Author: Alex R. Goldfeld
Publisher: Arcadia Publishing
ISBN: 1614232857
Size: 53.47 MB
Format: PDF
View: 4432
Download and Read
Before evolving into a thriving "Little Italy," Boston's North End saw a tangled parade of military, religious and cultural change. Home to prominent historical figures such as Paul Revere, this neighborhood also played host to Samuel Adams and the North End Caucus--which masterminded the infamous Boston Tea Party--as well as the city's first African-American church. From the Boston Massacre to Revere's heroic ride, the North End embodies almost four centuries of strife and celebration, international influence and true American spirit. A small but storied stretch of land, the North End remains the oldest neighborhood in one of the country's most historic cities.

Loot

Author: Sharon Waxman
Publisher: Macmillan
ISBN: 1429960434
Size: 10.94 MB
Format: PDF, Docs
View: 1525
Download and Read
A journey across four continents to the heart of the conflict over who should own the great works of ancient art Why are the Elgin Marbles in London and not on the Acropolis?
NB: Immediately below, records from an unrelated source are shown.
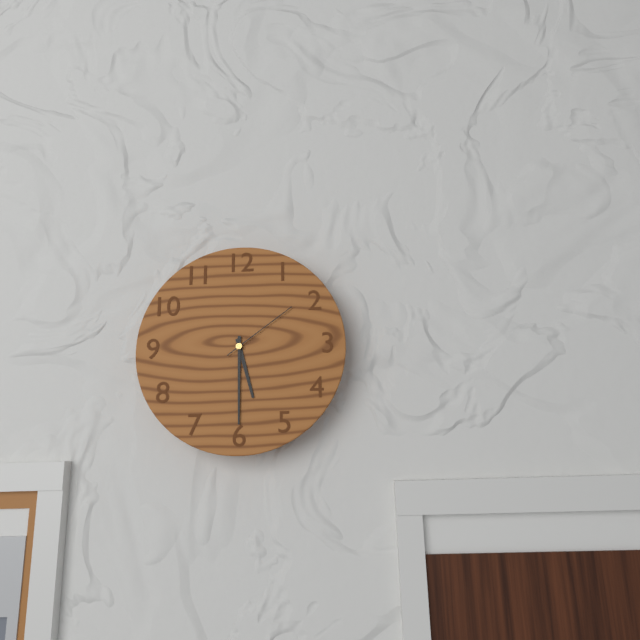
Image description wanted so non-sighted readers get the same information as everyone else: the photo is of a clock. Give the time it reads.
5:30:09
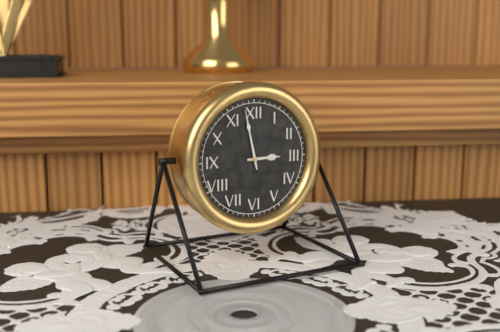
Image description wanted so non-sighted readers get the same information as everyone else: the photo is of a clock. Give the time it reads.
2:58
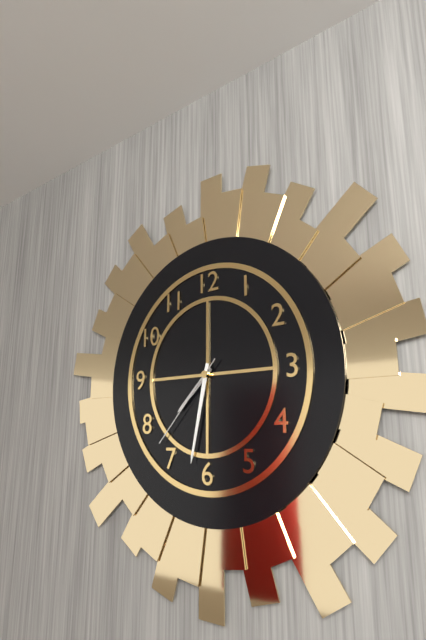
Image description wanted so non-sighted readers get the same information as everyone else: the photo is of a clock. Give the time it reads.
7:32:37
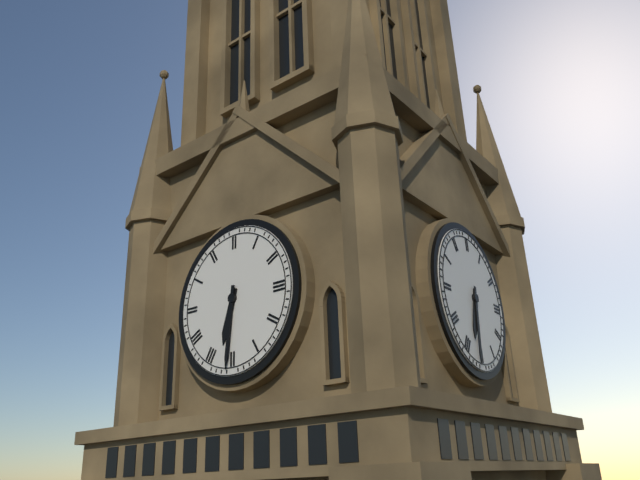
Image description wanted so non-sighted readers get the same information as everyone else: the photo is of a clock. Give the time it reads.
6:31
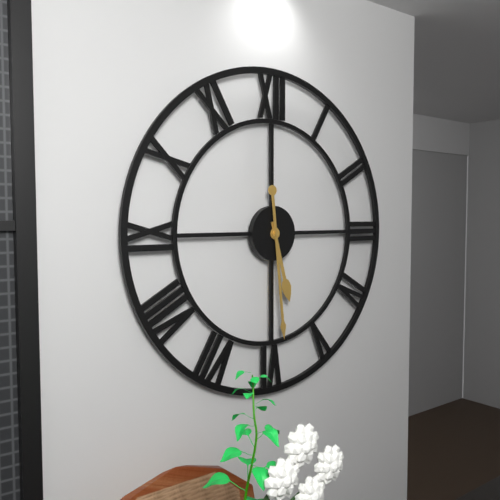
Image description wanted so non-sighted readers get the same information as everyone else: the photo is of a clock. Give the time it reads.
5:29
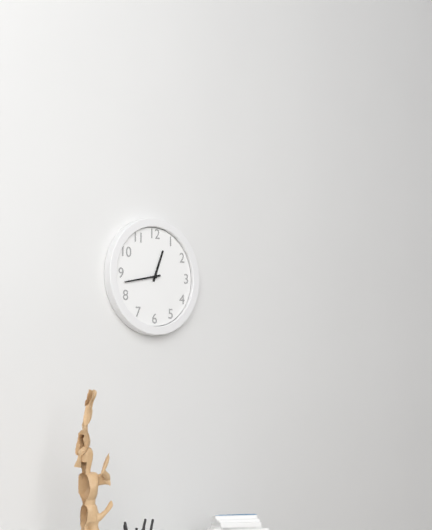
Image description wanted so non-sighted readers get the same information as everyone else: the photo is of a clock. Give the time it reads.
12:43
Why do there seem to be as many mummies in France as there are in Egypt? Why are so many Etruscan masterworks in America? For the past two centuries, the West has been plundering the treasures of the ancient world to fill its great museums, but in recent years, the countries where ancient civilizations originated have begun to push back, taking museums to court, prosecuting curators, and threatening to force the return of these priceless objects. Where do these treasures rightly belong? Sharon Waxman, a former culture reporter for The New York Times and a longtime foreign correspondent, brings us inside this high-stakes conflict, examining the implications for the preservation of the objects themselves and for how we understand our shared cultural heritage. Her journey takes readers from the great cities of Europe and America to Egypt, Turkey, Greece, and Italy, as these countries face down the Louvre, the Metropolitan Museum, the British Museum, and the J. Paul Getty Museum. She also introduces a cast of determined and implacable characters whose battles may strip these museums of some of their most cherished treasures. For readers who are fascinated by antiquity, who love to frequent museums, and who believe in the value of cultural exchange, Loot opens a new window on an enduring conflict.

Dining Out In Boston

Author: James C. O'Connell
Publisher: University Press of New England
ISBN: 1611689937
Size: 72.89 MB
Format: PDF, Kindle
View: 6765
Download and Read
Over the years, Boston has been one of America's leading laboratories of urban culture, including restaurants, and Boston history provides valuable insights into American food ways. James C. O'Connell, in this fascinating look at more than two centuries of culinary trends in Boston restaurants, presents a rich and hitherto unexplored side to the city's past. Dining Out in Boston shows that the city was a pioneer in elaborate hotel dining, oyster houses, French cuisine, student hangouts, ice cream parlors, the twentieth-century revival of traditional New England dishes, and contemporary locavore and trendy foodie culture. In these stories of the most-beloved Boston restaurants of yesterday and today - illustrated with an extensive collection of historic menus, postcards, and photos - O'Connell reveals a unique history sure to whet the intellectual and nostalgic appetite of Bostonians and restaurant-goers the world over.